Write out every line of the material below with no changes, omitting the pictures.

========================================================================

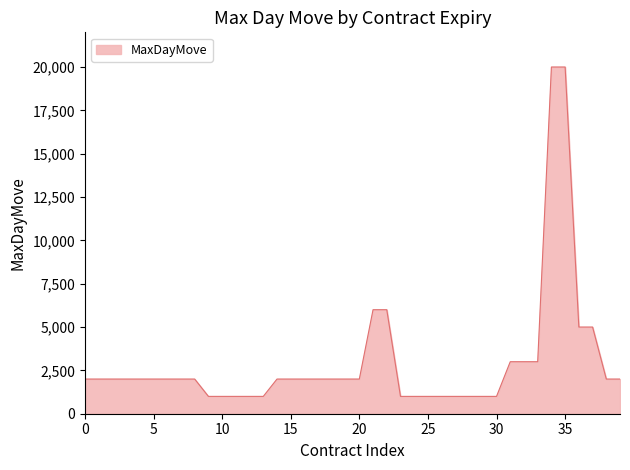

What is the difference between the maximum and minimum values?

19000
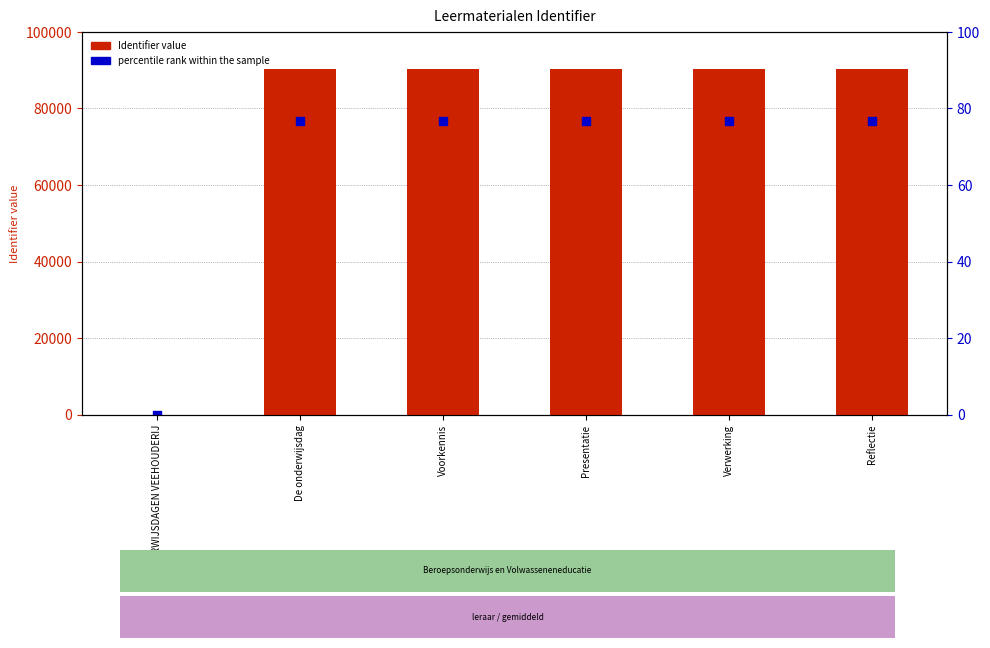

Which series contains the highest Y value?

Identifier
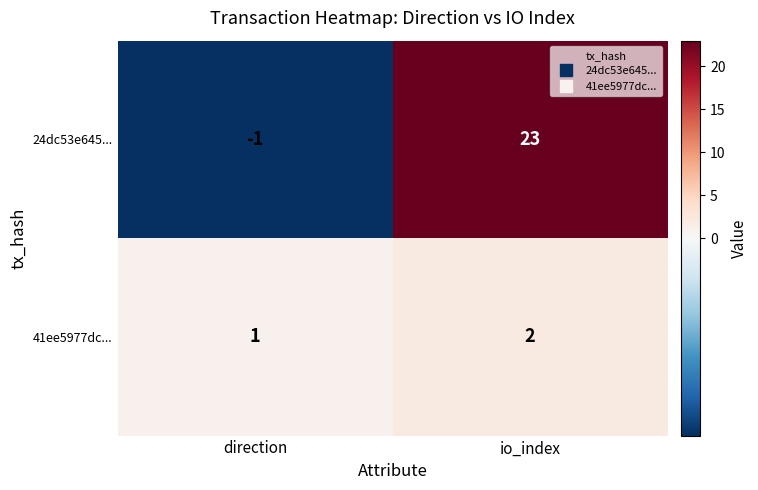

Reading left to right, transcribe all the data shown in this chart.

24dc53e645...: -1	23
41ee5977dc...: 1	2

========================================================================

**Solution to the problem**.
What is the difference between the maximum and minimum values?

19000

Which series contains the highest Y value?

Identifier

Reading left to right, transcribe all the data shown in this chart.

24dc53e645...: -1	23
41ee5977dc...: 1	2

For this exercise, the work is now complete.